Bright, as he walked along the high ledge, pointed to old railroad ties that were brought in the early 1990s. The ties were brought by climbers to help keep parts of the paths to the base of the rock wall together – even if they too became victim to the erosion that has wreaked havoc along the wall.
“You see those ties there, climbers set those years ago and are in need of replacement,” Bright said. “It’s kind of a developing hazard (the railroad ties) … but uh the city has since kind of taken over the place because they acquired the property right behind mine, in between my place and the park … they want to have a much stronger hand in determining what goes on here.”
While the hazards and risk are at your own, the sign at the park's entrance declares that the wall in front of Bright as he stood at its base is opposite of a valley split by a river.
Bright, walked by a senior from Grand Ledge High School.
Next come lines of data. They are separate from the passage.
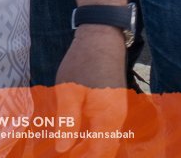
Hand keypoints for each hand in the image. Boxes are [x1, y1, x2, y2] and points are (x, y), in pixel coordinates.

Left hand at [49, 26, 125, 156]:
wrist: (102, 35)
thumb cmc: (83, 62)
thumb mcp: (68, 92)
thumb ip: (67, 123)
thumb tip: (62, 149)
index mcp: (108, 119)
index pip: (97, 153)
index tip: (62, 156)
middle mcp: (118, 119)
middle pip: (104, 150)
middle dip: (85, 155)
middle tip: (64, 152)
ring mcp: (118, 111)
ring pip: (105, 139)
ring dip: (88, 146)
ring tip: (67, 145)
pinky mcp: (114, 103)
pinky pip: (105, 128)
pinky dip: (92, 135)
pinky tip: (76, 131)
His name is Kenny Alexander, 18, and he climbs just like Bright and other people, old and young. Smooth jazz played in the background as Alexander tried to scale his own free-base climb.
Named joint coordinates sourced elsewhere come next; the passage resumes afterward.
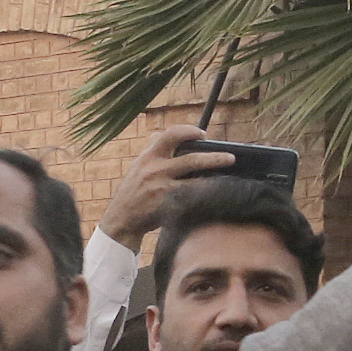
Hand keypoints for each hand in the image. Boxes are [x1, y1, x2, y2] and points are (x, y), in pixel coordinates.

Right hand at [100, 122, 237, 248]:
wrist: (121, 219)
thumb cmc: (133, 191)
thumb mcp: (138, 166)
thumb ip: (152, 150)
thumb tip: (167, 133)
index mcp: (148, 156)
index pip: (170, 135)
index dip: (189, 131)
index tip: (202, 134)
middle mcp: (155, 169)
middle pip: (190, 158)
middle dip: (213, 156)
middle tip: (230, 156)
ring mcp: (162, 187)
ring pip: (195, 179)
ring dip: (215, 172)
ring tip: (229, 172)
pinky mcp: (167, 203)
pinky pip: (192, 195)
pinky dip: (205, 192)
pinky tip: (217, 192)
“I had to do a book report in an English class in 8th grade and I hated English at the time. So I selected one on … that had to do with cave exploring and my buddy had a similar assignment in 8th grade in Grand Rapids and he did it on a park ranger in Mt. McKinley National Park,” Bright said about how he discovered the sport. “So, he tried to get me into climbing, I tried to get him into caving (but) the climbing won out in large part because it was so much easier to access.”
The Ledges are the only rock wall for climbing located in the lower peninsula. So, it’s been a congregation spot for climbers from not just Michigan but the entire Midwest.
“All of our parks provide a tremendous draw to the city’s economy. Oak Park brings climbers from all across the Midwest region,” assistant city manager for the City of Grand Ledge, Jodie Willobee said in an email.
It’s tough to maintain a wall that has been in place for thousands of years, as Bright continued his walk around the park and rock wall – the geological concerns were a focus while also he reminisced on the memories he’s made there.
“This mass of rock you’re looking at there came out just over a century ago … and this has come out (fallen) too,” Bright pointed to a collapsed boulder that blocked his path. “Because I have an old photograph that shoots clear out to a climb we call potato chips over there.”
It’s those types of changes that help Bright recall all that has shifted in the rock and in the world. The sport and the park help him connect with old friends and new ones along the face of the wall.